A professional appraiser, he recently visited the home of a Greenwich woman who was looking to sell some belongings, when his eyes lit on a yellowing sheet of music behind glass, stippled with notes.
More than just a musical composition, the sheet was ferociously dotted with German words, directions and symbols that practically flew off the page with manic intensity.
“When I saw it I knew what it was. I’d seen his handwriting before,” said Ryan, who works for Butterscotch Auction Gallery in Bedford, N.Y.
A musician himself, Ryan had been obsessed with Ludwig van Beethoven as a younger man. Standing in the Greenwich home on a late summer afternoon, he was all but certain the music he was looking at had been penned by the great composer.
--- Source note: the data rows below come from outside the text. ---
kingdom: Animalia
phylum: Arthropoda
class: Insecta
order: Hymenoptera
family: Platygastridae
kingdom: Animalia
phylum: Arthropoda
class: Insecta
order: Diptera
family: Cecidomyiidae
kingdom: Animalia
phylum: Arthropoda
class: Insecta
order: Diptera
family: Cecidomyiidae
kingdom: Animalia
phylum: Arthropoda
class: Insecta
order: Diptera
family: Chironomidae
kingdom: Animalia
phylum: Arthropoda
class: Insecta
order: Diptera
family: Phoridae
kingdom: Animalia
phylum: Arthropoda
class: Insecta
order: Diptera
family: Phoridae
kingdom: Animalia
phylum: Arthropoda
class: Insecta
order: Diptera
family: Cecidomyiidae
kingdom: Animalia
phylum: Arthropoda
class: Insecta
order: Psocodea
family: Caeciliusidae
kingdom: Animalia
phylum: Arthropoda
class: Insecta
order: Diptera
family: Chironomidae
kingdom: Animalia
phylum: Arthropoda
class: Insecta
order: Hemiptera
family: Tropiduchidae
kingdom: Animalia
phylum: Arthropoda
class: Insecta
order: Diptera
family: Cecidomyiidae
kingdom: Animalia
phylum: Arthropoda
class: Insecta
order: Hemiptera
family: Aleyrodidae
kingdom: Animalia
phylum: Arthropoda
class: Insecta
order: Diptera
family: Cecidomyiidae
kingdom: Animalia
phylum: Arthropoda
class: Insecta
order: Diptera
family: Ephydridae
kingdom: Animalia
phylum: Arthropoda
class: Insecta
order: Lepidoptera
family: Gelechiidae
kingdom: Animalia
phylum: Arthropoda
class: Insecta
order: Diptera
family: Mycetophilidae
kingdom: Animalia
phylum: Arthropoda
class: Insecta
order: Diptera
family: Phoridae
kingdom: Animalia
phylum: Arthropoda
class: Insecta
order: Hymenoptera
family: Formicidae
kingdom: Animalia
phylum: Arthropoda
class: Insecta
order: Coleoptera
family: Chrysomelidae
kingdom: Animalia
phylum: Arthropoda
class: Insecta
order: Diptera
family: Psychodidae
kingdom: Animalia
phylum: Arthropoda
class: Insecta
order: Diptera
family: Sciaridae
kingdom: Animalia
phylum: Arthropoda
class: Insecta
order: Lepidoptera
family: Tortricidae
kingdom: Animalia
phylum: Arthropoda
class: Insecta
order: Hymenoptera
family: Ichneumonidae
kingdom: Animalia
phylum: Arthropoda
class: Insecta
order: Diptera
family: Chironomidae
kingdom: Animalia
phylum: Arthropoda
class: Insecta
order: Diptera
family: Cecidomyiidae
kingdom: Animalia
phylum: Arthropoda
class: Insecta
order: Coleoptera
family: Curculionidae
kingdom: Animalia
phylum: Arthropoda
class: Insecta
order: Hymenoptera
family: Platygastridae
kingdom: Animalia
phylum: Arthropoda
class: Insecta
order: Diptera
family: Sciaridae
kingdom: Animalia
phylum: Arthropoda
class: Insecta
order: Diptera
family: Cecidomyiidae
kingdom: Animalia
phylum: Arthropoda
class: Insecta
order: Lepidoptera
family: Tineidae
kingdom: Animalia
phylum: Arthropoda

“I’ve been in a lot of homes and seen hundreds of things, but this will be one of the most memorable moments of my career,” he said.
He managed to keep his professional composure while perusing the possessions of the Greenwich woman, whose identity is not being disclosed by the auction house, until he was outside.
“I called my wife when I got into my car, I think I was bouncing off the walls,” said Ryan.
The sheet music went from being a curio in a Greenwich home to a $100,000 windfall when it sold at auction last month. For music scholars, it’s become an exciting addition to the Beethoven canon.
But before all that could happen, some detective work needed to be carried out. Was it really a sheet of Beethoven composition that graced a Greenwich home for decades, and if so, to which work did it belong?
“The woman who owned it knew it was valuable — but how valuable? That’s our job, to see what people have. It’s like ‘Antiques Roadshow,’” Ryan said, referring to the PBS television program.
Ryan called his old musical mentor and professor at Manhattanville College in Purchase, N.Y., Mel Comberiati. As a Fulbright scholar in Vienna, Professor Comberiati had studied old Beethoven manuscripts.
He was able to come up with the exact work, written in 1810, to which the sheet music in question was connected. The page came from the sketchbook the composer used for brainstorming.
“Beethoven would write out his ideas. With most composers, we just have the final product — they threw the rest out. Beethoven didn’t throw anything out,” Comberiati said, “I found the sketchbook, and referenced the exact piece, we put it all together.”